We are going to use the Normal SMART. As you can see there are many ways to search SMART.

The search results in a nice visualization of the domain architecture of TRPA1_MOUSE and links to more in depth info which can help you determine the possible function of the protein.

Interpro

InterPro is a composite database combining the information of many databases of protein motifs and domains (see slides for overview). InterproScan, Interpro's search engine, searches all member databases using their respective "native" search engines and then merges the results. Sometimes, InterproScan finds motifs with different names from different databases that describe the same pattern.

InterPro8.png

Interpro works in the same two modes as Prosite does: you can search for a domain and retrieve all sequences that contain that domain or you can scan a sequence for an Interpro domain. In the latter case, you can search Interpro using the protein sequence (B) or via a text search (A e.g., with a word or short phrase, a UniProt or InterPro identifier).

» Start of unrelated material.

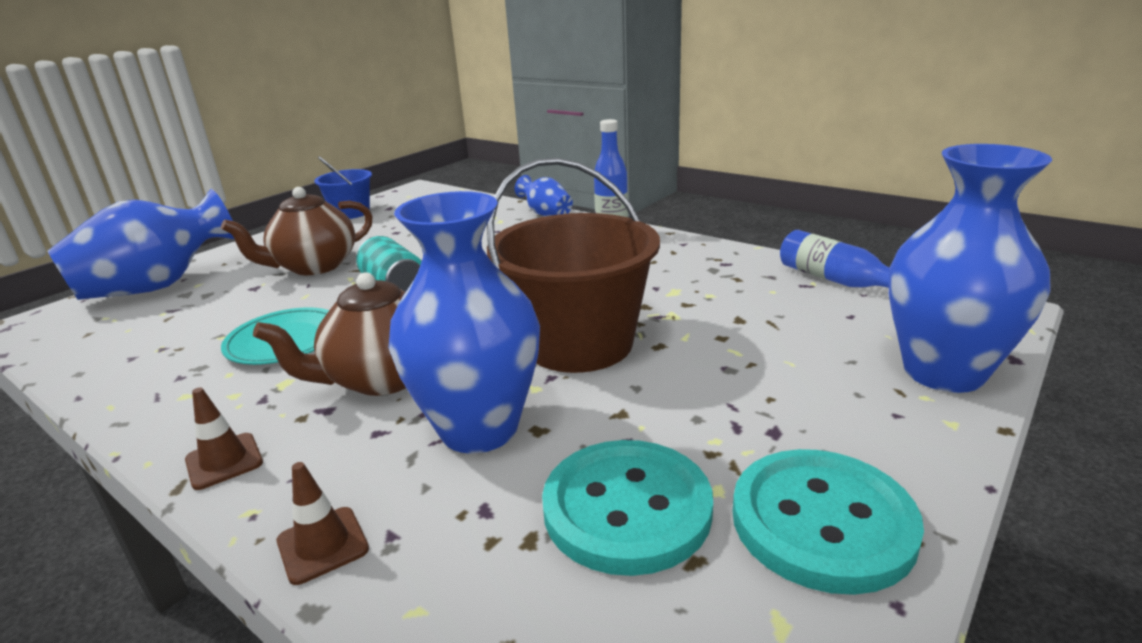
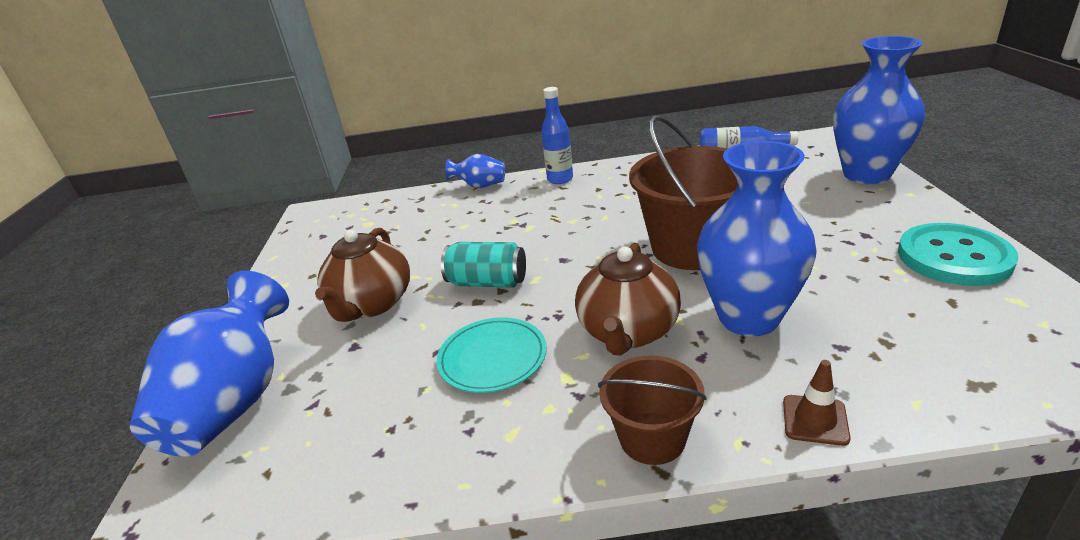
camera: 40 degrees left, 5 degrees up
brown traffic cone [185,387,263,490] -> brown bucket [598,356,707,465]
blue bucket [314,156,372,219] -> none
turquoise button [542,440,713,576] -> none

Once the analysis is complete, a results page will be returned showing the Interpro matches to your query sequence in a graphic. On the results page you find info on:

  • Section A: shows the protein family to which Interpro predicts the sequence belongs.This is sometimes displayed as a hierarchy. Clicking the link will take you to the Interpro record for the family, where detailed information about its function may be found.
  • Section B: a summary showing all domains and repeats that Interpro predicts the protein to contain. The protein is represented as a grey bar. Domains and repeats are indicated as coloured bars. Mousing over the bars reveals the type of domain or repeat, along with their position and a link to the relevant Interpro record.
  • Section C: a detailed list of all families, domains, repeats and motifs the query protein contains. The information displayed in this section can be controlled using the interactive menu of Section D.
  • Section E: shows the (GO) terms (see day 3) predicted for the protein. These terms are assigned based on the matches to the Interpro entries.

  • InterPro9.png

Each component is preceeded by an icon depicting its type (see Filter view on box in left menu for legend) and its Interpro accession number. At the left you see accession numbers/links to the member database the component comes from. Click the accession of the member database to go to the corresponding record in that database.

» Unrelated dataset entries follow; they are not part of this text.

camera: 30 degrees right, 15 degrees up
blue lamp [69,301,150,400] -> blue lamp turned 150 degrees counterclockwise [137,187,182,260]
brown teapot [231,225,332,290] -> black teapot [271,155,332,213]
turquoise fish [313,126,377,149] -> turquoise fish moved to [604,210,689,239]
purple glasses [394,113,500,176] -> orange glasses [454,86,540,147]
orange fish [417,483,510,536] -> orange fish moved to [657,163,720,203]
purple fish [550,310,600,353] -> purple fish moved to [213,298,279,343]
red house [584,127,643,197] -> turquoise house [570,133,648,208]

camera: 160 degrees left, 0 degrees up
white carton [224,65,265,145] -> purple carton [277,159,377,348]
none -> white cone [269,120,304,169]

Interpro contains a lot additional info:

  • The menu at the left contains links to more information about the domain: other proteins containing the domain, which species contain proteins that possess the domain, in which pathways are these proteins involved...
  • The menu at the right contains links to the records of the domain in the member databases.

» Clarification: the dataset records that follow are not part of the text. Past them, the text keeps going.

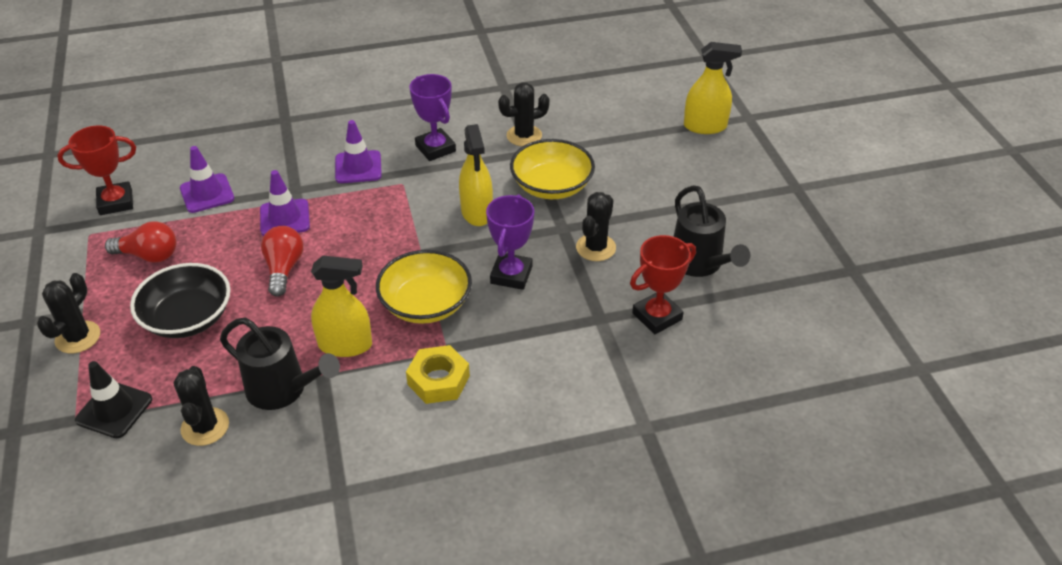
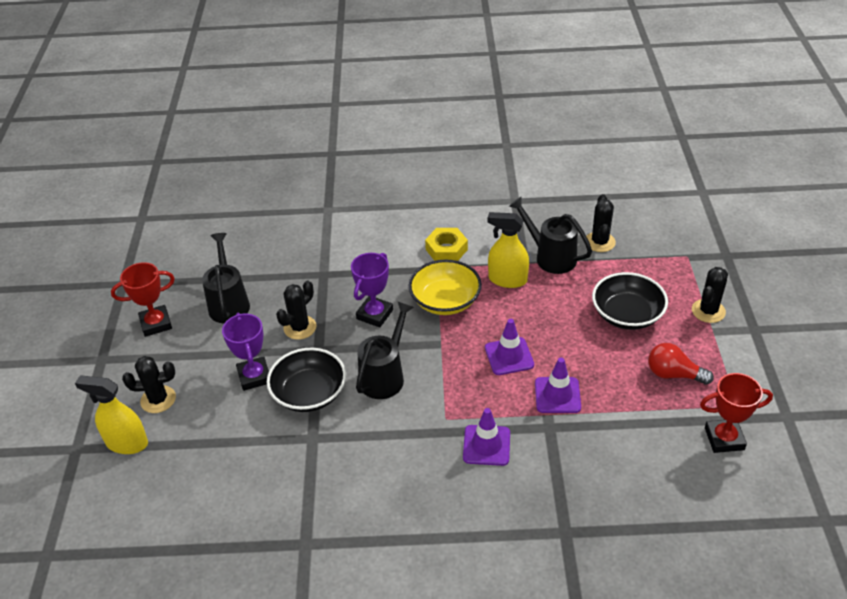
camera: 165 degrees left, 0 degrees up
black traffic cone [75,361,152,438] -> none
purple traffic cone [180,146,234,213] -> purple traffic cone moved to [485,319,534,375]
red light bulb [261,226,304,297] -> none
purple trophy [409,74,456,161] -> purple trophy moved to [222,313,269,391]
yellow spray bottle [459,124,493,226] -> black watering can [356,301,414,399]
black cactus [498,82,550,146] -> black cactus moved to [122,356,176,413]
yellow bowl [510,139,595,199] -> black bowl [266,348,346,412]
red trophy [630,235,696,334] -> red trophy moved to [111,262,175,337]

Often, people want to search Interpro with a batch of sequences e.g. to analyse whole proteomes. There are two ways in which it is possible to do this:


Pfam

Pfam provides high quality HMMs for all protein domains it contains. It builds it HMMs based on experimental evidence: proteins that are proven to have the same function. The HMMs can be downloaded and are the ideal starting point to search for more distant family members using HMMER. Remember HMMER is very picky about the format of the HMMs. Fortunately, Pfam offers HMMs in Stockholm format, the only format that is accepted by HMMER.

PfamScan allows to search a protein sequence for Pfam domains, very similar to InterproScan and ScanProsite.

Pfam itself has also done HMMER searches: as well as the seed alignment from which the family is built, they provide full alignments, generated by searching sequence databases using the family HMM, which is exactly what HMMER does.

You can visualize the Pfam alignment in Ugene via File -> Open (you have to tell him it's Stockholm format) or you can use it as input in HMMER.

Pfam also contains logos of the HMMs.

The combination of Pfam and HMMER is used to annotate proteomes of newly sequenced species. HMMs of Pfam used to find homologs in the proteome of the newly sequenced species using HMMER.